* _Assigned task 1_:
From the records, output as a JSON list of strings the lines starting at the line that contains "adımlarla azaltılabilir" and ending after the line that contains "10/23～24のイベン", one string per line with blank lines omitted. Leave out the picture markers.

* _Text under study_:
# Upgrade without phone line



## HUGE2U (Jun 29, 2002)

Is it possible to uprgrade my HR10-250 from 3.1.5 to 3.1.5f (which is in the MFS now) without a phone line? My VOIP service does not seem to work with my Tivo no matter what I try, and I would like to keep my hacks as well. Any help appriciated.


HUGE


----------



## Gunnyman (Jul 10, 2003)

you can follow dellanave's slice guide and modify it as needed for your kernel.


----------



## james2fun (Jul 26, 2006)

I was having all sorts of trouble trying to get VOIP to work with ATT Callvantage. So I just bought a Tivo modem cable off of ebay and then when to radio shack and bought a null modem adaptor. Total cost was about $20 bucks. But all I had to do was plug the cable into the back of my Tivo and the other end into my PC and follow the setup instructions located here: 

(Link removed - author is restricted on posting URL's until he has posted at least 5 postings)

Now my Tivo connects over the internet without having to install a network card or anything. It just shares the internet connection of the PC that the cable is attached to and dials out whenever it wants.

* _Data records_:
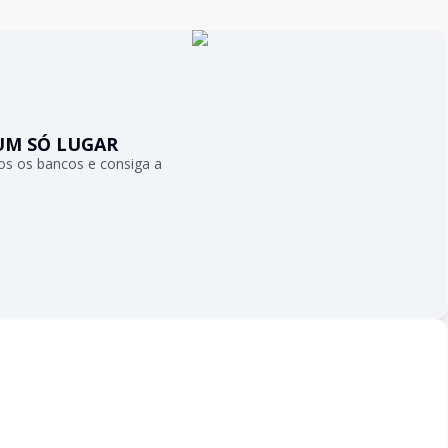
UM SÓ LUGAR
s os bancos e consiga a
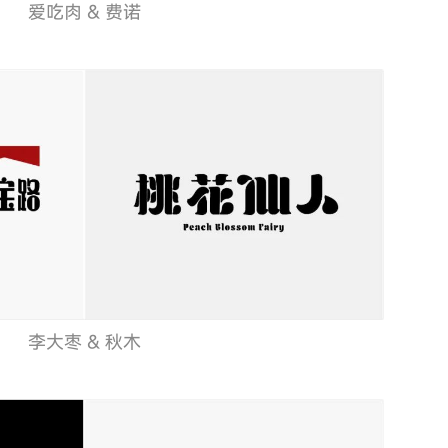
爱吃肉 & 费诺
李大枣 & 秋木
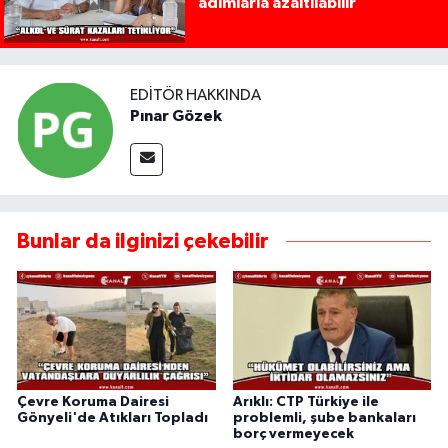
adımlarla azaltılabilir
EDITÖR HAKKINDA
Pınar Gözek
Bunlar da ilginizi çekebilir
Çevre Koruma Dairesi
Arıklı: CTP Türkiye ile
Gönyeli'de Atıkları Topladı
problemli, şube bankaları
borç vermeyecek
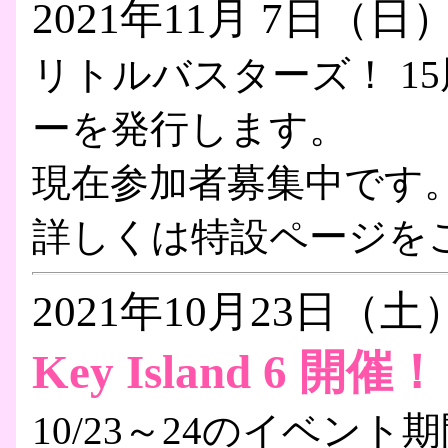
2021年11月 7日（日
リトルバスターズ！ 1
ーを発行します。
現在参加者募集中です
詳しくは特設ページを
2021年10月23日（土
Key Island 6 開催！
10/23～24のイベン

--

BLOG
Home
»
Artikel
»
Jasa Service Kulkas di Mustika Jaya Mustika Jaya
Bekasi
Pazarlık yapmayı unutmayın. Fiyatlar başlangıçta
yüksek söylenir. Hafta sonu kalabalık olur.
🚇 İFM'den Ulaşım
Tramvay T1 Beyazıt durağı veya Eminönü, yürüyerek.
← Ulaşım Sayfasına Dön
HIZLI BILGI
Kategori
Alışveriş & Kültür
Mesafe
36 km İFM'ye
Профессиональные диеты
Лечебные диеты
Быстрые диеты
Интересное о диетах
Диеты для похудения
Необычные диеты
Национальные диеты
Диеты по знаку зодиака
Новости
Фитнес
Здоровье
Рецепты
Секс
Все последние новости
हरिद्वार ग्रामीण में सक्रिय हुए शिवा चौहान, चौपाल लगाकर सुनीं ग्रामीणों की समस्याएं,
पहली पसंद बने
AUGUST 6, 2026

* _Assigned task 2_:
Write what comes next in the forum thread about upgrading a TiVo without a phone line, starting after its last post.

* _Written response 1_:
[
  "adımlarla azaltılabilir",
  "EDITÖR HAKKINDA",
  "Pınar Gözek",
  "Bunlar da ilginizi çekebilir",
  "Çevre Koruma Dairesi",
  "Arıklı: CTP Türkiye ile",
  "Gönyeli'de Atıkları Topladı",
  "problemli, şube bankaları",
  "borç vermeyecek",
  "2021年11月 7日（日",
  "リトルバスターズ！ 1",
  "ーを発行します。",
  "現在参加者募集中です",
  "詳しくは特設ページを",
  "2021年10月23日（土",
  "Key Island 6 開催！",
  "10/23～24のイベン"
]

* _Written response 2_:
- James

If you really want to try and get VOIP to work. Try this link: (Link removed - author is restricted on posting URL's until he has posted at least 5 postings)

They do a pretty good job of explaining some things as well.


----------



## cheer (Nov 13, 2005)

The HR10-250 doesn't really do anything over an Internet link though. Guide data comes from the satellite, as will a software upgrade. Not sure whether you can successfully "authorize" a software upgrade over the Internet...and it doesn't address the call to DirecTV to report PPVs and the like.


----------



## classicsat (Feb 18, 2004)

The call for the upgrade is a PPP internet call over modem, so can be ported over serial PPP. The PPV callback is a direct call to DirecTV's modem pool, and is hard coded to be made over the internal modem.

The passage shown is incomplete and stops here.